Passò un anno. L’azienda che ho fondato sotto la holding di Viktor divenne redditizia. Viktor e io rinnovammo le nostre promesse — questa volta per davvero, senza avvocati, senza strategie, solo per noi. Alexey perse la sua attività e si trasferì in un’altra città per ricominciare da zero. Lenka cercò un nuovo protettore ricco, ma ormai la sua reputazione era troppo compromessa.
A volte penso ancora a quel giorno in cui Viktor mi fece la proposta.
La gente direbbe che mi sono venduta. Che ho usato un uomo. Ma Alexey non mi ha forse usata per anni mentre io credevo alle sue scuse e al suo “duro lavoro”? Lenka non ha forse scambiato la sua giovinezza per agio e status?

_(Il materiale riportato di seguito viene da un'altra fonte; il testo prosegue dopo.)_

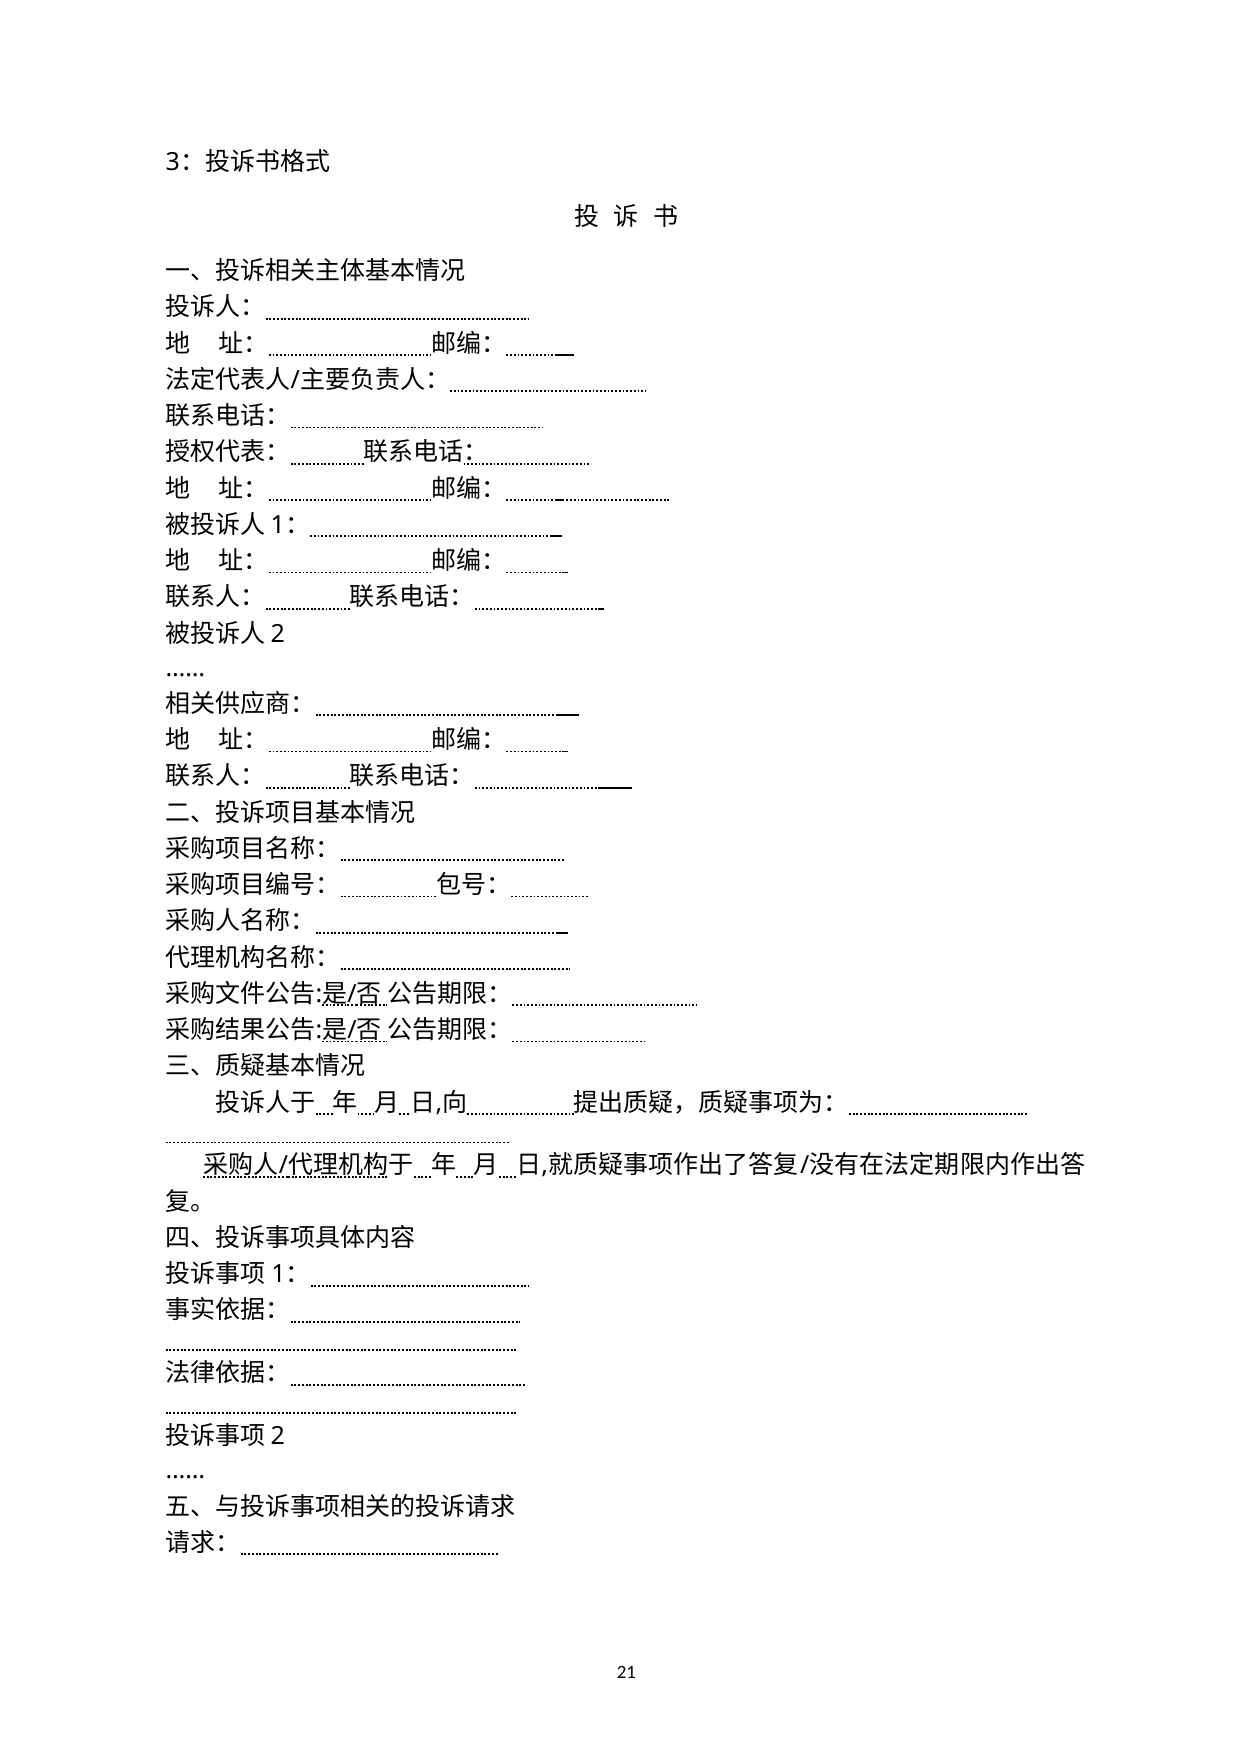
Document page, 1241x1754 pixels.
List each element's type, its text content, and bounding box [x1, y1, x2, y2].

text …… [165, 649, 1087, 683]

L’unica differenza è che ho imparato a giocare secondo le loro regole — e ho vinto su una scala che loro non avevano mai immaginato.
Volevano la guerra. L’hanno avuta. Volevano vedermi umiliata. Invece, mi hanno visto risorgere come una regina.
E sì, se ne sono pentiti. Lo so.
Viktor mi passò un braccio attorno alle spalle mentre stavamo sulla terrazza di casa nostra.
“A cosa pensi?” chiese.
Alzai lo sguardo verso il cielo limpido e sorrisi.
“Che la pioggia è finita.”

 

Molto più in basso di noi, le persone si muovevano nella città come ombre disperse. Da qualche parte tra loro c’erano quelli che un tempo avevano scambiato il mio silenzio per debolezza. Che guardino pure. Che si pentano pure. Io ho già tutto quello che mi serve.
Ma soprattutto, ho me stessa.
E questo è qualcosa che nessuna somma di denaro può comprare.
Tutto il resto, però — ero più che capace di ottenerlo.
E questo, per me, è assolutamente giusto.